*** Dataset records ***

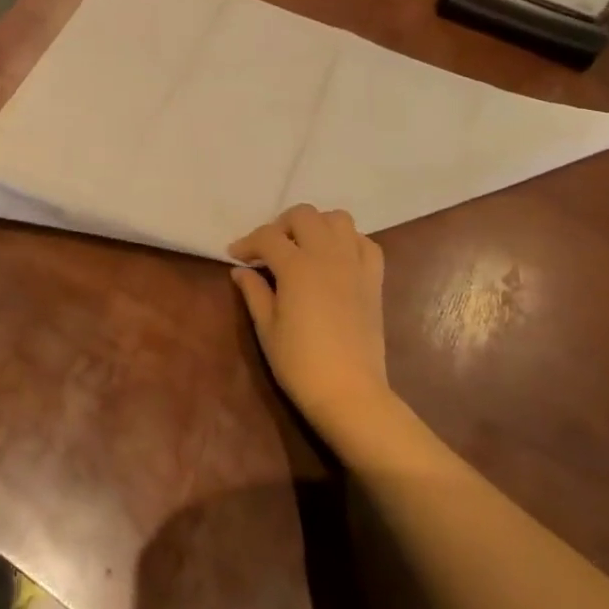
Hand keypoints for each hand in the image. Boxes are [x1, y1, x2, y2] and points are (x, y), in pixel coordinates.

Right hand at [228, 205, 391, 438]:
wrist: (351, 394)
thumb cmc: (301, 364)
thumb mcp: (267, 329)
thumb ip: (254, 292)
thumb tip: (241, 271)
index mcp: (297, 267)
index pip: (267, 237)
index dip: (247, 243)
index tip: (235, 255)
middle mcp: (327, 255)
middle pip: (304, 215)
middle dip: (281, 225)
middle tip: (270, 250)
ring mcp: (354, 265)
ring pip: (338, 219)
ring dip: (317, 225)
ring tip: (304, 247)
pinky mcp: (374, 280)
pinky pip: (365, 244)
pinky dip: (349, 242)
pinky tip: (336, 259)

*** End of Dataset records ***
*** Dataset records ***

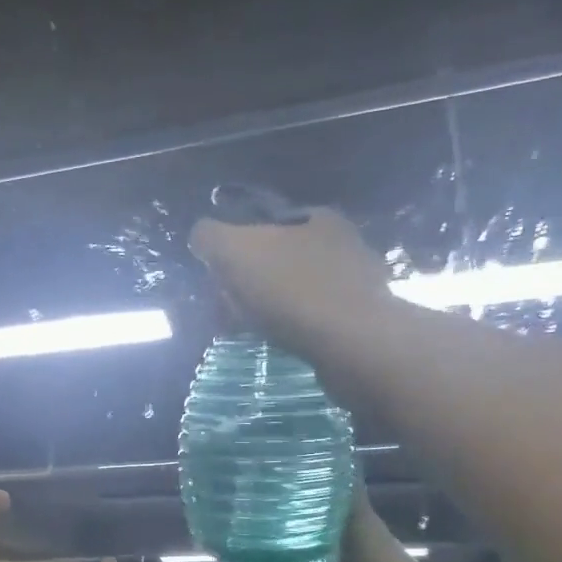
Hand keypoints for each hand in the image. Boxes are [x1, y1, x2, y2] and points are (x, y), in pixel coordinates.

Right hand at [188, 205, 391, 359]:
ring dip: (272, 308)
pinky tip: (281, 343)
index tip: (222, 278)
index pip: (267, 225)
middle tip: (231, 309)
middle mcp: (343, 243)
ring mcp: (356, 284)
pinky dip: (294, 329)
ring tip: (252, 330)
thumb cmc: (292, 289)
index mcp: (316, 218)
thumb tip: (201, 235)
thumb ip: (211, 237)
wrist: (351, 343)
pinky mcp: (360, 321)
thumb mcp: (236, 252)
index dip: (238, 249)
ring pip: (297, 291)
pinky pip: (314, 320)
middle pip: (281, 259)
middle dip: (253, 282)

*** End of Dataset records ***
*** Dataset records ***

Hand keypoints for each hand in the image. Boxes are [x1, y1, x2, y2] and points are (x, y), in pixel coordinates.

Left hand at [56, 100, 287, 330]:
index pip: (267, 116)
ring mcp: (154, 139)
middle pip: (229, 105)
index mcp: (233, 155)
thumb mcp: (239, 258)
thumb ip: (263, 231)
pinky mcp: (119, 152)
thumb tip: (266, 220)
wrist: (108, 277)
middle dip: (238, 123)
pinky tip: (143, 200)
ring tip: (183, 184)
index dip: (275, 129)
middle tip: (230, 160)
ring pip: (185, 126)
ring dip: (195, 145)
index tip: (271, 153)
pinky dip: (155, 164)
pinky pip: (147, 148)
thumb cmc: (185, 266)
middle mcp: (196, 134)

*** End of Dataset records ***

#### What the task asks
Within the material above, extract exactly the lines that start at the line containing "index mcp: (233, 155)" and stop after the line containing "ring pip: (185, 126)", and only those.

#### Response area
index mcp: (233, 155)
thumb mcp: (239, 258)
thumb ip: (263, 231)
pinky mcp: (119, 152)
thumb tip: (266, 220)
wrist: (108, 277)
middle dip: (238, 123)
pinky tip: (143, 200)
ring tip: (183, 184)
index dip: (275, 129)
middle tip: (230, 160)
ring pip: (185, 126)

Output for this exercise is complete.